» **WHAT IS EXPECTED**:
Would you restate each line of the data below word for word, without its pictures?

------ DATASET CONTENT

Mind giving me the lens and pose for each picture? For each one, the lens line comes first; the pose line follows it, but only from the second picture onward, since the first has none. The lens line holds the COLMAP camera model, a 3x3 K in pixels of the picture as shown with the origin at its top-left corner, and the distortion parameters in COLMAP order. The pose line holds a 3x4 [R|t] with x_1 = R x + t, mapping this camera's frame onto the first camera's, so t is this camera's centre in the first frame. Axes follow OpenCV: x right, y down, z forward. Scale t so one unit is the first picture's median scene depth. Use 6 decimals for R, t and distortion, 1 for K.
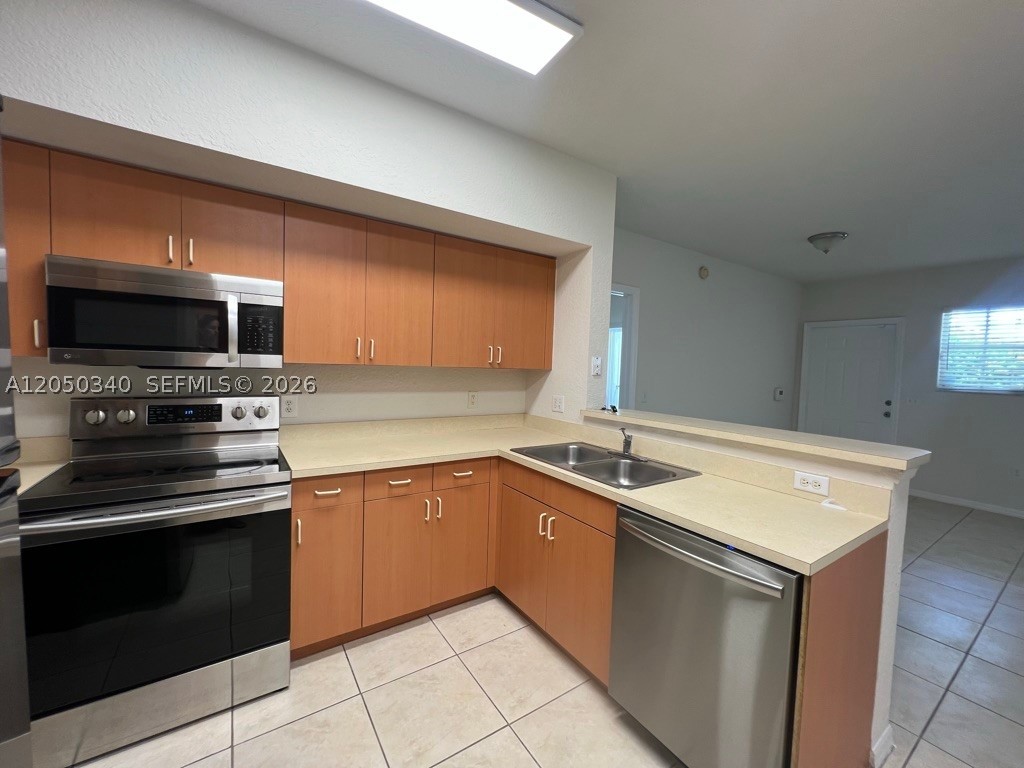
lens RADIAL K [[410.1, 0, 509.1], [0, 410.1, 383.2], [0, 0, 1]] dist [-0.003529, 0.000696]
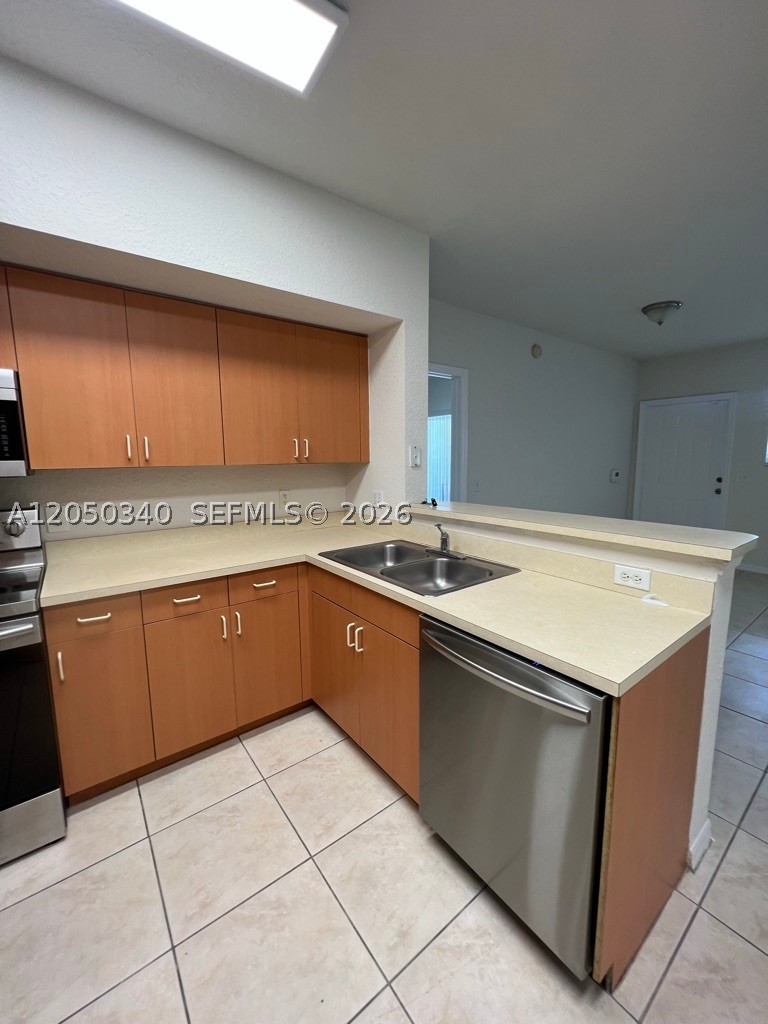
lens RADIAL K [[410.1, 0, 385.9], [0, 410.1, 510.6], [0, 0, 1]] dist [-0.003529, 0.000696]
pose [[0.996898, -0.051787, 0.059271, 0.116380], [0.046514, 0.995112, 0.087114, -0.005108], [-0.063493, -0.084087, 0.994434, 0.113904]]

------------

» **REPLY**:
Mind giving me the lens and pose for each picture? For each one, the lens line comes first; the pose line follows it, but only from the second picture onward, since the first has none. The lens line holds the COLMAP camera model, a 3x3 K in pixels of the picture as shown with the origin at its top-left corner, and the distortion parameters in COLMAP order. The pose line holds a 3x4 [R|t] with x_1 = R x + t, mapping this camera's frame onto the first camera's, so t is this camera's centre in the first frame. Axes follow OpenCV: x right, y down, z forward. Scale t so one unit is the first picture's median scene depth. Use 6 decimals for R, t and distortion, 1 for K.
lens RADIAL K [[410.1, 0, 509.1], [0, 410.1, 383.2], [0, 0, 1]] dist [-0.003529, 0.000696]
lens RADIAL K [[410.1, 0, 385.9], [0, 410.1, 510.6], [0, 0, 1]] dist [-0.003529, 0.000696]
pose [[0.996898, -0.051787, 0.059271, 0.116380], [0.046514, 0.995112, 0.087114, -0.005108], [-0.063493, -0.084087, 0.994434, 0.113904]]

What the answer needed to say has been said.